Alation Data Health

Bigeye integrates with Alation via the Bigeye Data Health Agent.

📘

BETA

The Bigeye Data Health Agent is a beta feature. Reach out for support.

How it works

In Alation, Bigeye will raise a deprecation at the table level to alert users of a potential data health concern for that table. This deprecation is in red. Further, columns on that table have a health deprecation count in the Health column on the Overview Page.

1111

The Data Health Agent also integrates into Alation Lineage. The Warning Panel collates warnings that have propagated from other tables. The warnings are in yellow.

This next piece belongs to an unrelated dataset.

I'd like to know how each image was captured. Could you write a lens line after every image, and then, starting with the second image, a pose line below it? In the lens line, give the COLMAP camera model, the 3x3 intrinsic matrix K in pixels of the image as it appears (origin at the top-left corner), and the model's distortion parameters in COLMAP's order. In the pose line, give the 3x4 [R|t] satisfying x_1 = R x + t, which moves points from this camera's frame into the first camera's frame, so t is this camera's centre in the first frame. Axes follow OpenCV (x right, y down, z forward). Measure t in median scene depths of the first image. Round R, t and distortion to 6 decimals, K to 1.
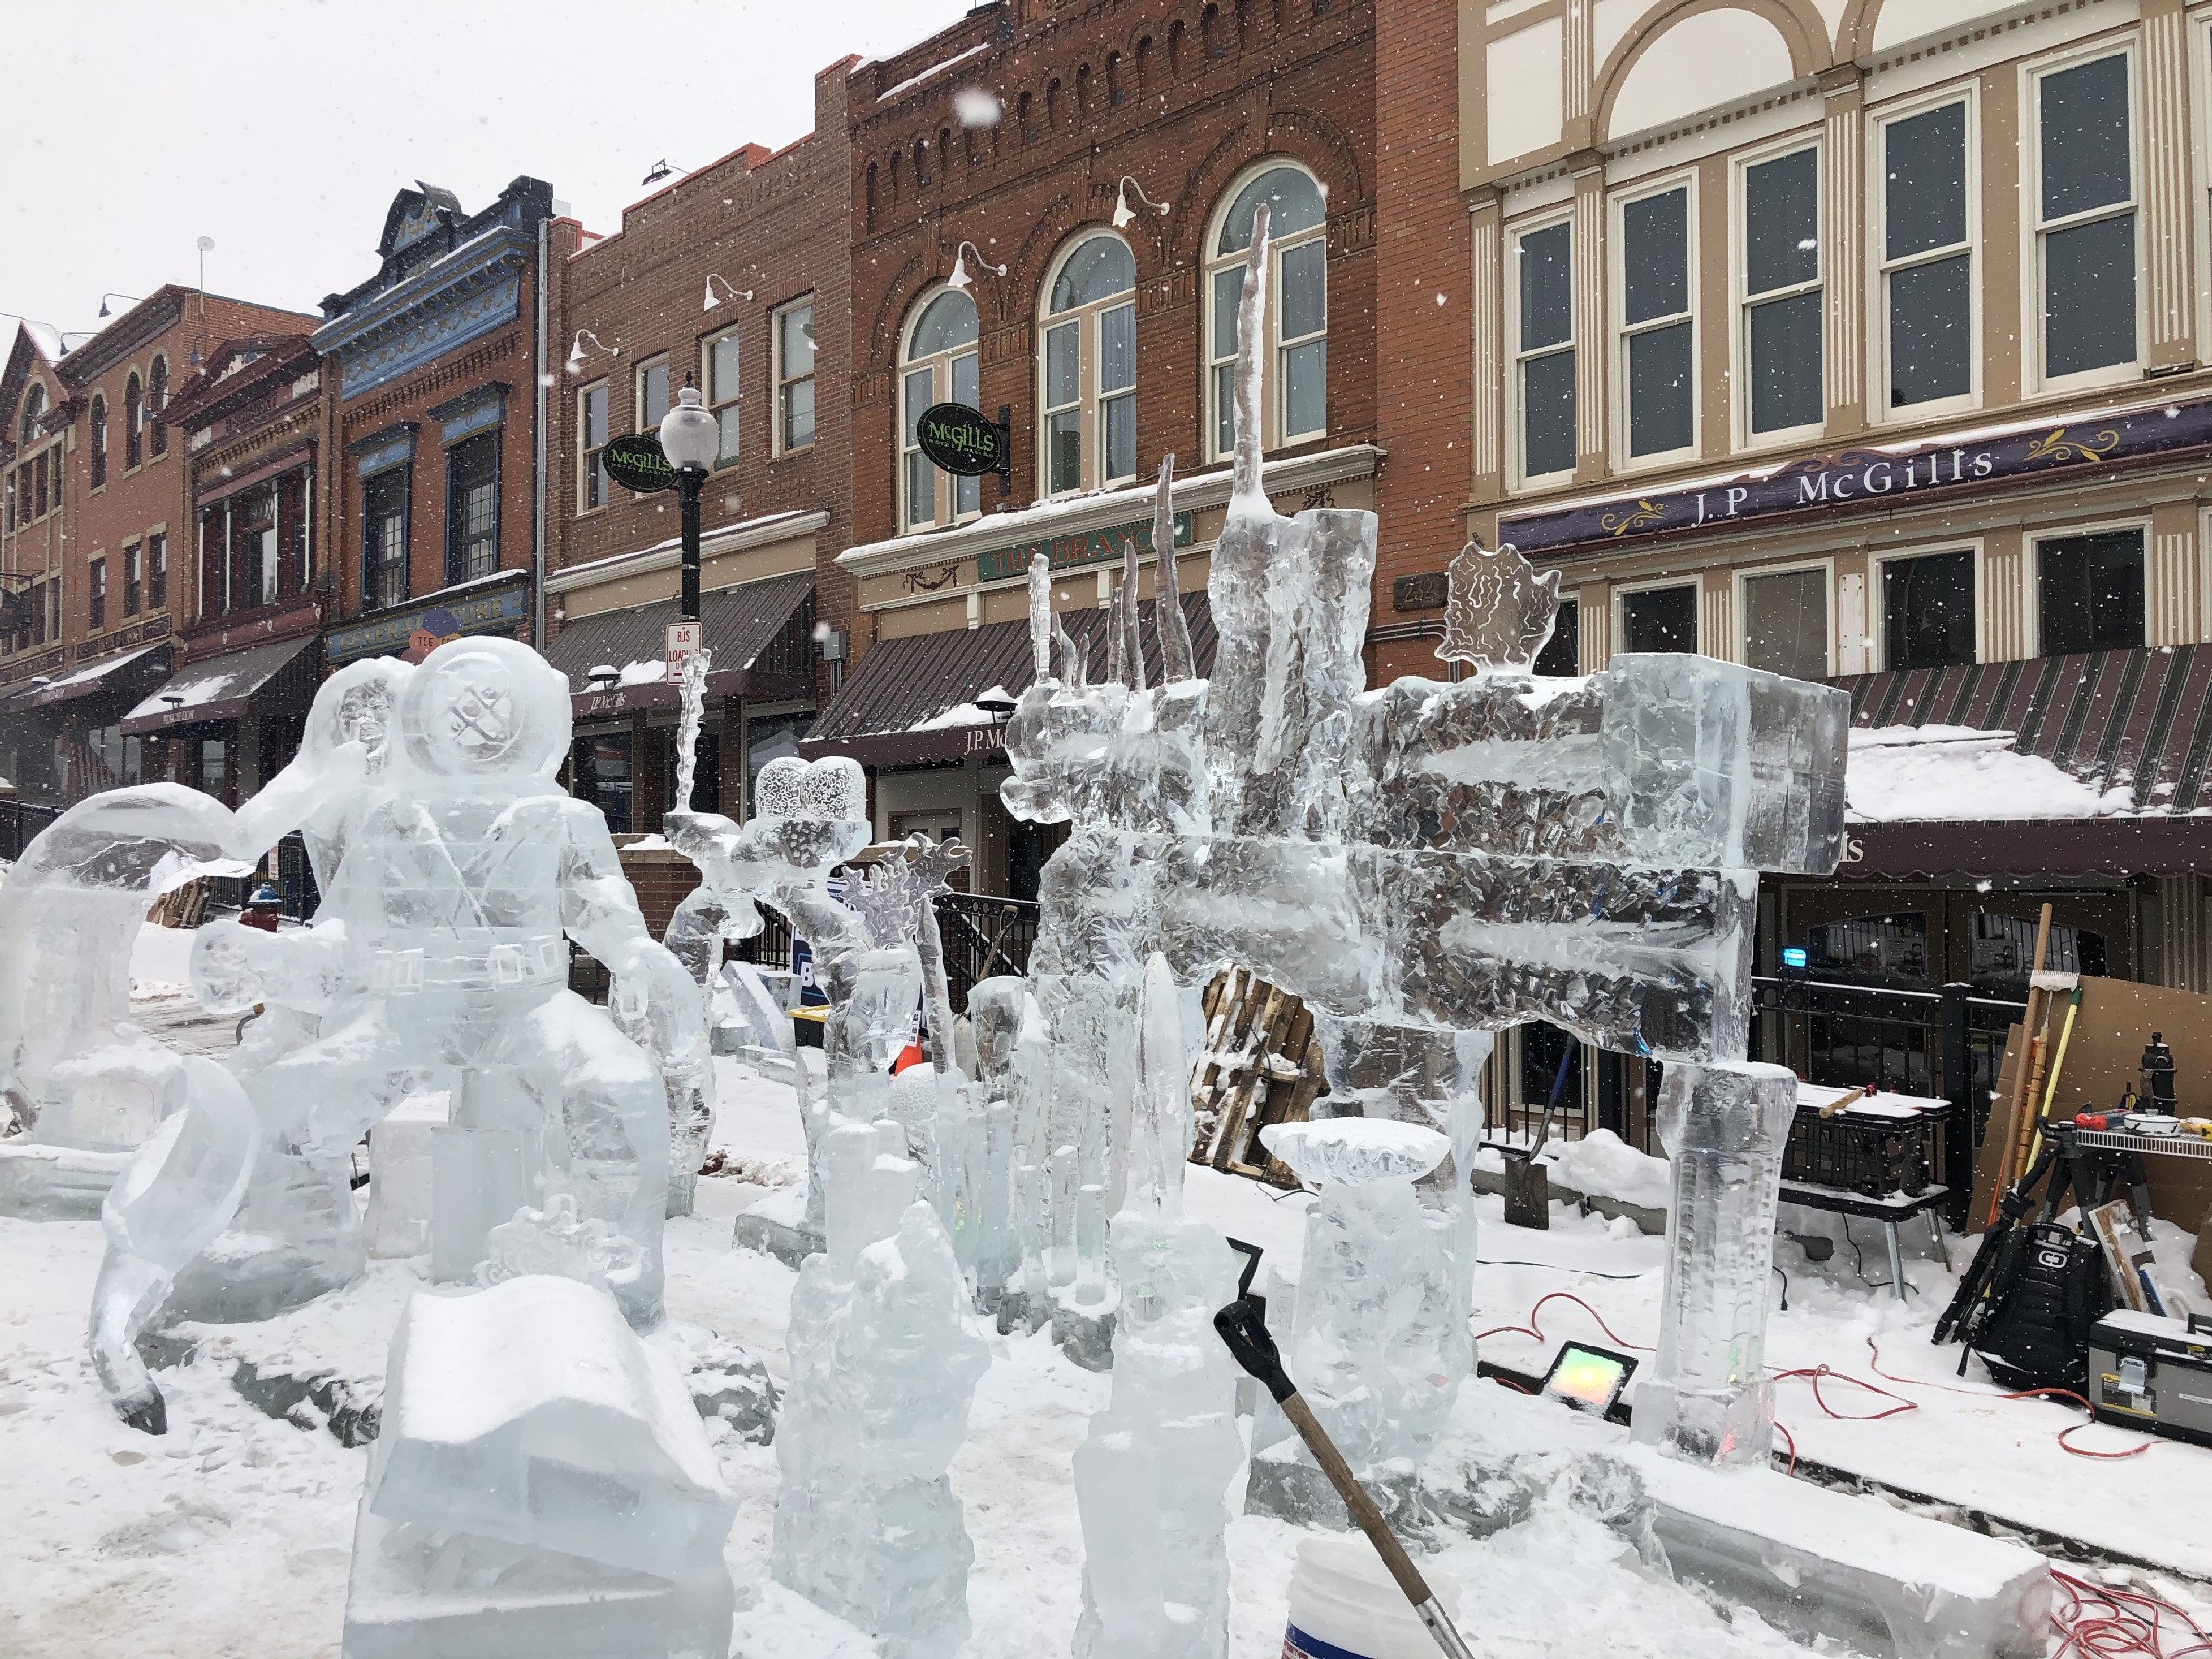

Further, deprecations on table and column assets appear in the Lineage tab and can warn consumers of upstream causes and downstream impacts.

1499

Finally, the Health tab will contain a list of Bigeye Metrics (rules) each with an associated column name (object name), status, the current observed value for the metric, description of the metric, and last updated timestamp. Users can click on the Rule link to access the metric in Bigeye, where they can get additional detail about an alert and review issues that have been raised for an alert. They can also click on the object name to access the Alation Column page and see the status for each.

1428

Implementation

Bigeye’s solution is an agent-based, batch solution. It is deployed as a docker container and can run in common ephemeral compute solutions — like AWS Lambda. The solution can be hosted by Bigeye or the customer and, therefore, offers flexibility for our more security-minded customers.

📘

API Requirements

Required Alation API Version: greater than 2022.3

1163

Setup

Hosting Strategies

Bigeye Hosts

  1. Requires access to the customer’s Alation instance—either public net or VPC Private Link.
  2. The customer provides a credential (described below) either by:
    1. providing cross account access to the customer’s own AWS Secrets Manager Secret, or
    2. providing the credential details and Bigeye stores the secret in the Bigeye AWS account.

Customer Hosts

  1. Does not require customer security integration with Bigeye
  2. Bigeye provides a Terraform script for the Customer to run against its own AWS account
  3. Customer creates a credential (described below) and stores that secret in their own AWS Secrets Manager

Customer Credential

Each customer needs to provide the authentication detail for both Bigeye and their external catalog. Follow the below credential format for Alation.

{
    "alation_user_id": 1234,
    "alation_refresh_token": "1234sometoken1234",
    "alation_base_url": "https://myorg.alation.com",
    "bigeye_username": "[email protected]",
    "bigeye_password": "myserviceaccountpasswordisfake",
    "bigeye_base_url": "https://app.bigeye.com"
}

Sourcing Credential Details

  1. Basic auth credential for Bigeye.
    • Bigeye URL
    • Bigeye Service Account User ID
      • Bigeye user IDs are email addresses
    • Bigeye Service Account Password
      • ****For Bigeye SSO:****
        1. Go to https://<customer base URL>/request-password-reset?email=<email>
        2. Set password
  2. API credential for external catalog.
    • Alation
366
  • Alation Base URL
    • https://CUSTOMER.alationcatalog.com for cloud SaaS OR the customer’s vanity URL.
  • Alation User ID
    • Find this in the URL for the User Profile
      • https://<<customer>>.alationcatalog.com/user/1234/ 1234 is the user ID
  • Alation Refresh Token
    • Create a refresh token under the Account Settings :: Authorization menu. Make sure you are creating a refresh token and not an API token.

Scheduling

The Bigeye Data Health Agent uses a batch process and each customer can decide their own batch schedule. The standard is every 15 minutes.

Process

  1. Bigeye Data Health Agent is triggered by Cloudwatch with a unique EventBridge trigger for the customer. The event contains the name of the AWS Secret used to store the credential for the customer’s external catalog.
  2. Agent queries AWS Secrets Manager for the required credentials using the secret name provided in the event
  3. Agent pulls the source details from Bigeye
  4. Agent pulls the data health details from Bigeye
  5. Agent pulls catalog asset details from the customer’s catalog
  6. Agent matches assets between Bigeye and the customer’s catalog
  7. Agent pushes data health details to matched assets in the customer’s catalog.